What you are asked to do: Copy, from the material below, every line in which the word "activity" can be found.

Dataset excerpt:
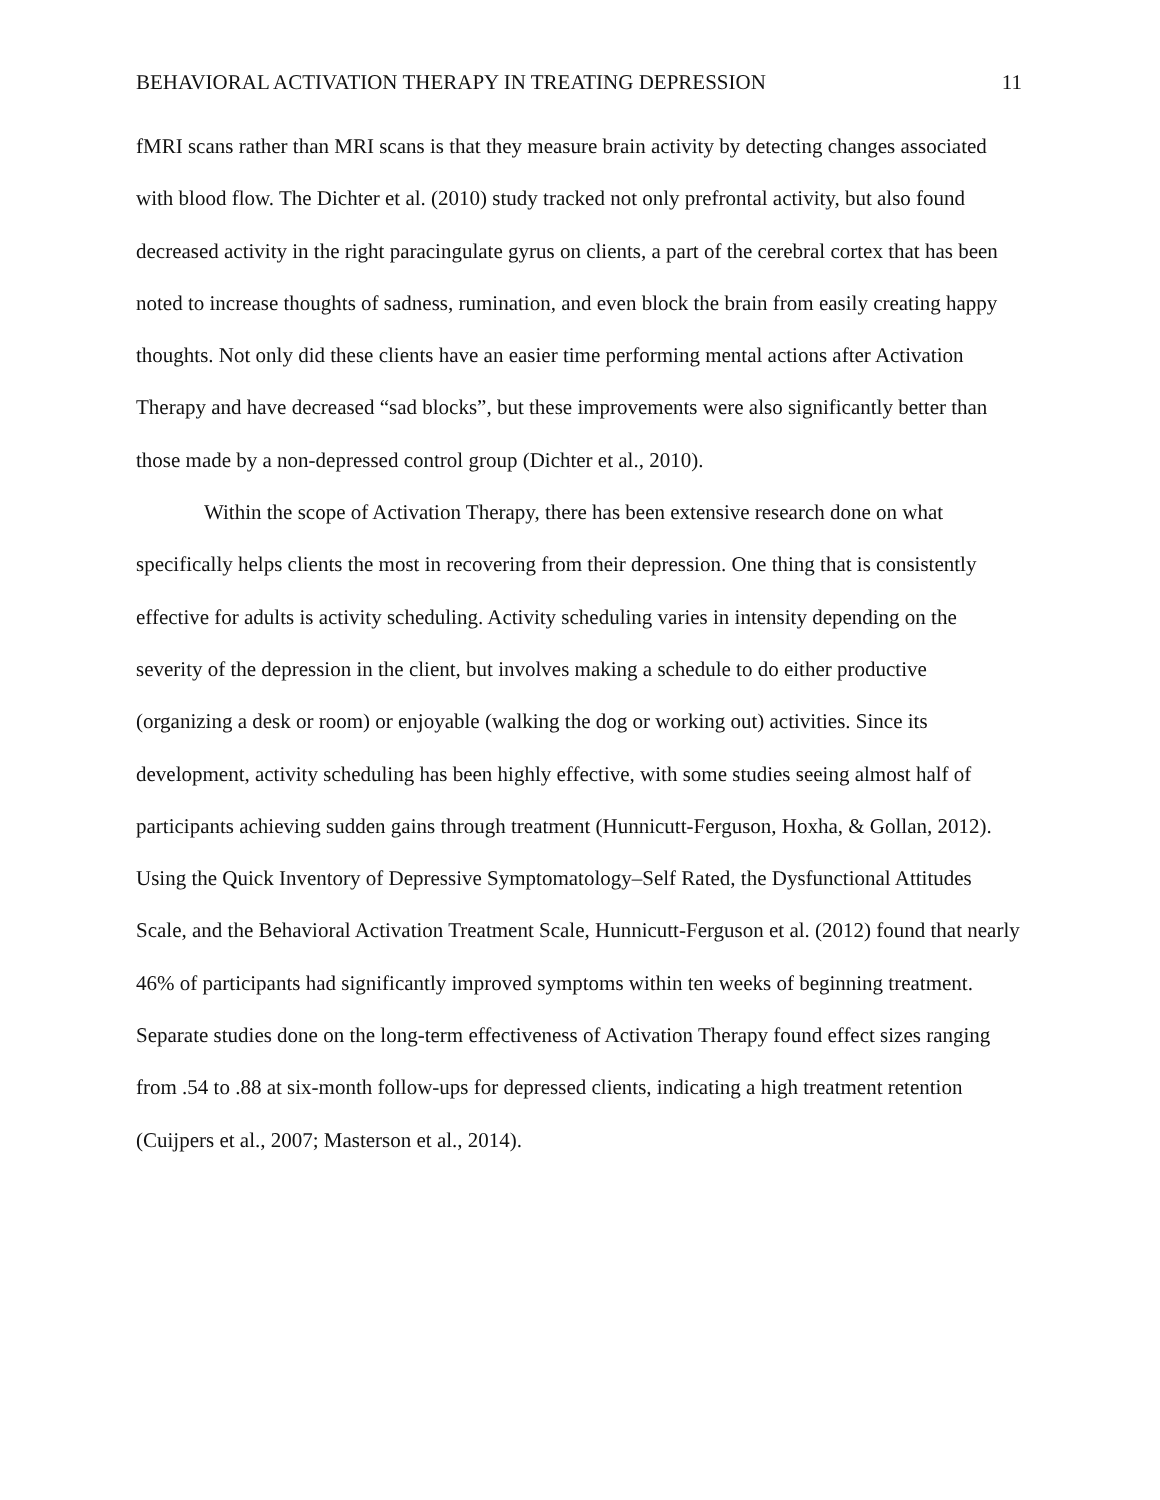BEHAVIORAL ACTIVATION THERAPY IN TREATING DEPRESSION 11
fMRI scans rather than MRI scans is that they measure brain activity by detecting changes associated with blood flow. The Dichter et al. (2010) study tracked not only prefrontal activity, but also found decreased activity in the right paracingulate gyrus on clients, a part of the cerebral cortex that has been noted to increase thoughts of sadness, rumination, and even block the brain from easily creating happy thoughts. Not only did these clients have an easier time performing mental actions after Activation Therapy and have decreased “sad blocks”, but these improvements were also significantly better than those made by a non-depressed control group (Dichter et al., 2010).
Within the scope of Activation Therapy, there has been extensive research done on what specifically helps clients the most in recovering from their depression. One thing that is consistently effective for adults is activity scheduling. Activity scheduling varies in intensity depending on the severity of the depression in the client, but involves making a schedule to do either productive (organizing a desk or room) or enjoyable (walking the dog or working out) activities. Since its development, activity scheduling has been highly effective, with some studies seeing almost half of participants achieving sudden gains through treatment (Hunnicutt-Ferguson, Hoxha, & Gollan, 2012). Using the Quick Inventory of Depressive Symptomatology–Self Rated, the Dysfunctional Attitudes Scale, and the Behavioral Activation Treatment Scale, Hunnicutt-Ferguson et al. (2012) found that nearly 46% of participants had significantly improved symptoms within ten weeks of beginning treatment. Separate studies done on the long-term effectiveness of Activation Therapy found effect sizes ranging from .54 to .88 at six-month follow-ups for depressed clients, indicating a high treatment retention (Cuijpers et al., 2007; Masterson et al., 2014).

Result:
fMRI scans rather than MRI scans is that they measure brain activity by detecting changes associated with blood flow. The Dichter et al. (2010) study tracked not only prefrontal activity, but also found decreased activity in the right paracingulate gyrus on clients, a part of the cerebral cortex that has been noted to increase thoughts of sadness, rumination, and even block the brain from easily creating happy thoughts. Not only did these clients have an easier time performing mental actions after Activation Therapy and have decreased “sad blocks”, but these improvements were also significantly better than those made by a non-depressed control group (Dichter et al., 2010).
Within the scope of Activation Therapy, there has been extensive research done on what specifically helps clients the most in recovering from their depression. One thing that is consistently effective for adults is activity scheduling. Activity scheduling varies in intensity depending on the severity of the depression in the client, but involves making a schedule to do either productive (organizing a desk or room) or enjoyable (walking the dog or working out) activities. Since its development, activity scheduling has been highly effective, with some studies seeing almost half of participants achieving sudden gains through treatment (Hunnicutt-Ferguson, Hoxha, & Gollan, 2012). Using the Quick Inventory of Depressive Symptomatology–Self Rated, the Dysfunctional Attitudes Scale, and the Behavioral Activation Treatment Scale, Hunnicutt-Ferguson et al. (2012) found that nearly 46% of participants had significantly improved symptoms within ten weeks of beginning treatment. Separate studies done on the long-term effectiveness of Activation Therapy found effect sizes ranging from .54 to .88 at six-month follow-ups for depressed clients, indicating a high treatment retention (Cuijpers et al., 2007; Masterson et al., 2014).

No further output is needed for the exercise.